The warmth from the waterfall was gone and replaced with something flatter, more alert.

He was scanning the treeline now, his hand on the knife in his pocket.

“Wild boar. They’re aggressive and territorial and they don’t run from people. We need to get back to the beach.”

We walked faster. Quest kept himself between me and the trees and his hand stayed on his knife and I could feel the energy radiating off him, that coiled readiness that he carried underneath the suits and the charm.

When we got back to the shore he went straight to work.

He gathered branches, driftwood, and dried leaves and then built a pile in the sand near our tree.

He pulled his knife out and struck the blade against a rock until he got a spark.

He nursed it into a flame and within twenty minutes we had a real fire going.

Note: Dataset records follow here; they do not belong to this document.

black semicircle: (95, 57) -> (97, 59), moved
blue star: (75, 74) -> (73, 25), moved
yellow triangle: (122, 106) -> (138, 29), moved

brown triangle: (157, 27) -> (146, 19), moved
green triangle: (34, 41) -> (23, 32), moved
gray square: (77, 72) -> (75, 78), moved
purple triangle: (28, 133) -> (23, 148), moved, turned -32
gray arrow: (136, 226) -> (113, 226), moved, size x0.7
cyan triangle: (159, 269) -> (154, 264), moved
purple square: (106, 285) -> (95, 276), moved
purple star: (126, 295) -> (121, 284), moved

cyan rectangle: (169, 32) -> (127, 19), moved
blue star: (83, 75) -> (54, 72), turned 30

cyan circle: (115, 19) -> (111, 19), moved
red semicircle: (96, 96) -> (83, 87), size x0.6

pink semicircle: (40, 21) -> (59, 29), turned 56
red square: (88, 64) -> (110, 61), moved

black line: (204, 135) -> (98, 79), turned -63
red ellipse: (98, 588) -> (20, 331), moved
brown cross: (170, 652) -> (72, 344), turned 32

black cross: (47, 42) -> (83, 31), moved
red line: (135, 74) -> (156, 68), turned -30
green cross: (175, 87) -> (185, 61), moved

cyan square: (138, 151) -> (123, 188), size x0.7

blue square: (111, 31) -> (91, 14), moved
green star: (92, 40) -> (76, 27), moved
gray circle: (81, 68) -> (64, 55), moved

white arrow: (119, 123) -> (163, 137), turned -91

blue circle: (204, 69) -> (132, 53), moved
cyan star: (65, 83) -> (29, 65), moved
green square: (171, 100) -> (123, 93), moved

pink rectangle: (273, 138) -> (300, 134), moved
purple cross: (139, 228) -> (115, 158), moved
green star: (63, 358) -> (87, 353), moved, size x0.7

Not a campfire. A real fire. Big enough to see from the water, hot enough to keep things away.

“Fire serves three purposes,” he said, feeding another branch into it. “Warmth tonight. Signal for rescue. And it keeps the boar away. They don’t like fire.”

I sat next to the fire, watched the smoke curl up into the sky, and wondered if anybody out there could see it.

A passing boat. A plane overhead. Anybody.

The smoke rose, thinned, and disappeared into the blue like it was never there.

I felt the hope that had been building since the waterfall deflate a little.

The sun was going down. Our first sunset on this island, and it was painting the sky in colors that had no business being that beautiful when everything about our situation was ugly.

Orange and gold and pink and purple and the ocean reflecting all of it back like a mirror.

I put my hand on my belly and felt the baby shift and tried to imagine explaining this to her one day.

You were conceived in a penthouse and born on an island and in between your daddy killed a man in his living room and your mama killed one in a warehouse and we survived a plane crash because your father refused to let the ocean win.

That was one hell of a baby book.

“I’m scared,” I said. It came out quieter than I intended.

Quest sat down beside me and put his arm around my shoulders and pulled me into him. His body was warm from the fire, solid against mine. For a moment, just a moment, I let myself believe that being next to him was enough to make this survivable.

“I know,” he said. “I know you’re scared.

I’d be worried if you weren’t. But we’re alive, Mehar.

We’re alive and the baby is alive and we have water and food and fire and we have each other.

And I’m going to get us off this island.

I don’t know how yet and I don’t know when but I’m going to do it.

Because I didn’t fight this hard to build a life with you just to lose it on a beach. ”

I leaned into him and closed my eyes, listening to the fire crack and the waves pull at the sand. Somewhere in the trees behind us, something heavy moved through the brush. I felt Quest’s body tense against mine. His arm tightened around my shoulders and his other hand went to his knife.

We sat like that for a long time. All we had was each other and hope. What I wouldn’t give to be laid in a bed, scrolling the ‘Gram, eating a slice of pizza right now. I thought about my sister and my brother. Were they concerned that they hadn’t heard from us yet?

Fruit and water wasn’t going to be enough. I could hear my belly growl. But I had Quest and I knew we could make it through anything.